**Problem statement**
Write out, unchanged, the lines of the records that run from the line containing "Necessary cookies" through the end of the records.

** Source material follows **

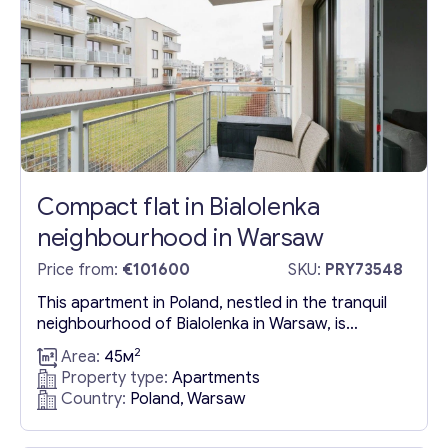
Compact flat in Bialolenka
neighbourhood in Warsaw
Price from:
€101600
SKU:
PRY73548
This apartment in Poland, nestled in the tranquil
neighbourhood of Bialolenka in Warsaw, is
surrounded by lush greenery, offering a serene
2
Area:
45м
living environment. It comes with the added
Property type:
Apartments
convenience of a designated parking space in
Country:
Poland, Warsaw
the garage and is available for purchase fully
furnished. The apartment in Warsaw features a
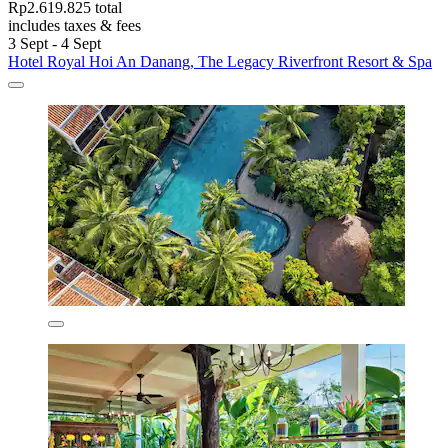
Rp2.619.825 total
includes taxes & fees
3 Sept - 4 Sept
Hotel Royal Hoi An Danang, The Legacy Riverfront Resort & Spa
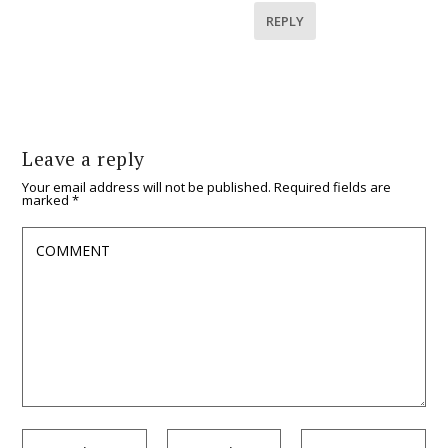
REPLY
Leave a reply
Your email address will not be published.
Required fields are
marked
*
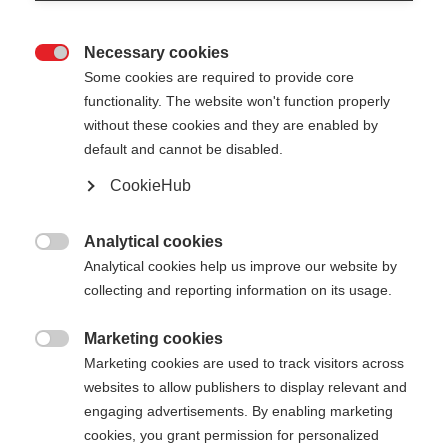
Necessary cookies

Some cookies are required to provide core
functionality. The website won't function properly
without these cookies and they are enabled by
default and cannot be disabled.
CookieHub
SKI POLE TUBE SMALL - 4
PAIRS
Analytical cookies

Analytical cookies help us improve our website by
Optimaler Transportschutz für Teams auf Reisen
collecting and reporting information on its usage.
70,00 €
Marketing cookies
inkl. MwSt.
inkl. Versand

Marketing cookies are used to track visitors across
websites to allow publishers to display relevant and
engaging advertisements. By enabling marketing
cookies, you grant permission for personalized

** End of Source material **

**Answer box**
Necessary cookies

Some cookies are required to provide core
functionality. The website won't function properly
without these cookies and they are enabled by
default and cannot be disabled.
CookieHub
SKI POLE TUBE SMALL - 4
PAIRS
Analytical cookies

Analytical cookies help us improve our website by
Optimaler Transportschutz für Teams auf Reisen
collecting and reporting information on its usage.
70,00 €
Marketing cookies
inkl. MwSt.
inkl. Versand

Marketing cookies are used to track visitors across
websites to allow publishers to display relevant and
engaging advertisements. By enabling marketing
cookies, you grant permission for personalized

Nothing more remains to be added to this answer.